Ralston broke in upon the old man's fluttering protestations. "Open the door, or my men will break it in."

A murmur of indignation arose from the crowd which thronged about him.
Ralston paid no heed to it. He called to his two levies:

"Quick! Break that door in!"

As they advanced the door was opened. Ralston dismounted, and bade one of his men do likewise and follow him. To the second man he said,

"Hold the horses!"

He strode into the courtyard and stood still.

"It will be touch and go," he said to himself, as he looked about him.

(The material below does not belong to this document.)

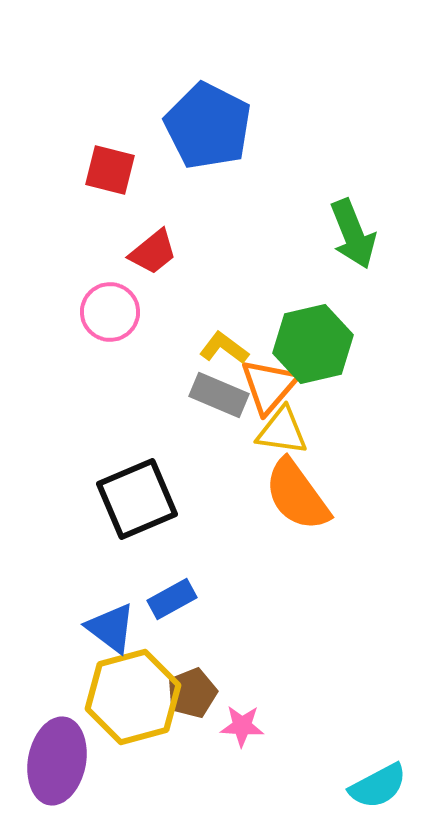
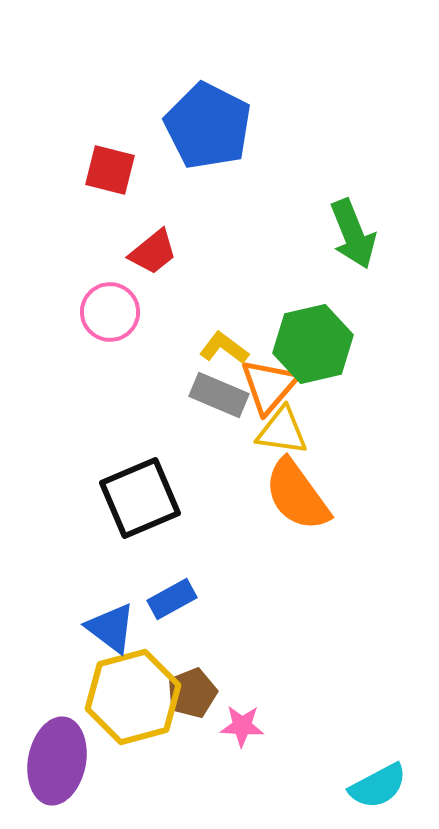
black square: moved 3 px right, 1 px up
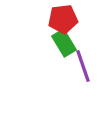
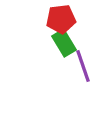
red pentagon: moved 2 px left
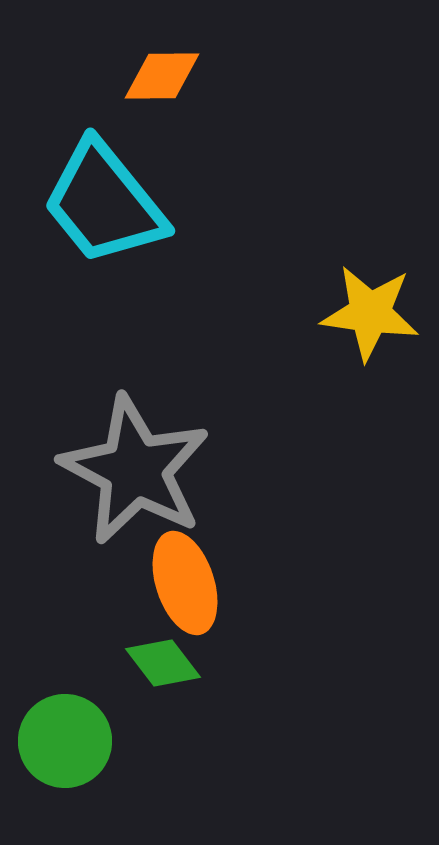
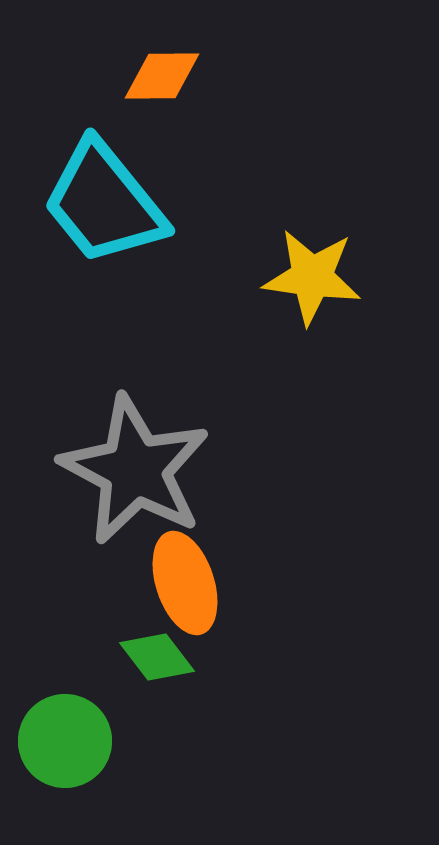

The courtyard was as thronged as the open space without, and four strong walls enclosed it. The worshippers were strangely silent. It seemed to Ralston that suspense had struck them dumb. They looked at the intruder with set faces and impassive eyes. At the far end of the courtyard there was a raised stone platform, and this part was roofed. At the back in the gloom he could see a great idol of the goddess, and in front, facing the courtyard, stood the lady from Gujerat. She was what Ralston expected to see—a dancing girl of Northern India, a girl with a good figure, small hands and feet, and a complexion of an olive tint. Her eyes were large and lustrous, with a line of black pencilled upon the edges of the eyelids, her eyebrows arched and regular, her face oval, her forehead high. The dress was richly embroidered with gold, and she had anklets with silver bells upon her feet.